The USMCA deal is extremely important for Wisconsin, as Mexico and Canada are two of our biggest markets. According to the U.S. Census Bureau Economic Indicators Division, the total value of exports sent to Canada and Mexico from Wisconsin in 2018 was $10.9 billion. Wisconsin exports to Canada and Mexico in machinery, processed food, and transportation equipment totaled over $4 billion in 2018 as the state’s biggest exports. Wisconsin’s other major exports in 2018 included electrical equipment, appliances and components, chemicals, paper, plastics and rubber products, fabricated metal products, computer and electronic products, and waste and scrap. This deal secures the future of these exports out of Wisconsin, and is especially big for auto part manufacturers, of which there are many in the state that could benefit from the new manufacturing requirements.

Farmers in Wisconsin rely on the Canadian and Mexican markets, as they are large markets for our dairy exports as well. Wisconsin lost 773 dairy farms in 2019, so the industry is in dire need of help right now. It is important to note as well that Canada’s supply management dairy system has shut out U.S. farmers, including some from Wisconsin, from a segment of the Canadian dairy market in the past few years. The new USMCA has the potential to open farmers to newer markets, so it appears that the new USMCA could somewhat lessen the struggle of dairy farmers in the state of Wisconsin. Improvements for Wisconsin farmers under this agreement are expected to be modest ones, though.

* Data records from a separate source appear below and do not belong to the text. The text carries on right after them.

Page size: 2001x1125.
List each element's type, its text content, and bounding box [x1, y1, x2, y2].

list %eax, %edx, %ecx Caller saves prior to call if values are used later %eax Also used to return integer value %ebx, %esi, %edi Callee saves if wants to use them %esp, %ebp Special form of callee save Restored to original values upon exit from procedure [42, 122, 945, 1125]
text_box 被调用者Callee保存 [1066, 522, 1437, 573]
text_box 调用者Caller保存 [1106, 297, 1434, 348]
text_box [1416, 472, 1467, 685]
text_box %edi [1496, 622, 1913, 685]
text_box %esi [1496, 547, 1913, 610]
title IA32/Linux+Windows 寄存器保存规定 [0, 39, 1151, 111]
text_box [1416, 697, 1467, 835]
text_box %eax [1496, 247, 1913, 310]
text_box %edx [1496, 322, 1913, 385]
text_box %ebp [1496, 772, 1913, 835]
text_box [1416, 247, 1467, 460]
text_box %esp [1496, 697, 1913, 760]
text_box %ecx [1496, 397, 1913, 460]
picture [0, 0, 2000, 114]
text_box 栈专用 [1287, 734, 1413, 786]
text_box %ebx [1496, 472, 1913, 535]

Overall, securing the over $10 billion trade between Wisconsin and these two nations through the USMCA and potentially opening new markets is a benefit for business in Wisconsin. For more information on the USMCA’s impact on Wisconsin, follow this link to the Office of the United States Trade Representative’s Wisconsin Fact Sheet.

Next Steps

The House of Representatives passed the United States-Mexico-Canada Agreement on Thursday, December 19 in a 385-41 vote. On Tuesday, January 7, the Senate Finance Committee approved the USMCA with a 25-3 vote. It was then sent to the full Senate, which passed it with a vote of 89-10 on Thursday, January 16. Once it is signed by President Trump, the deal will be officially ratified by the United States.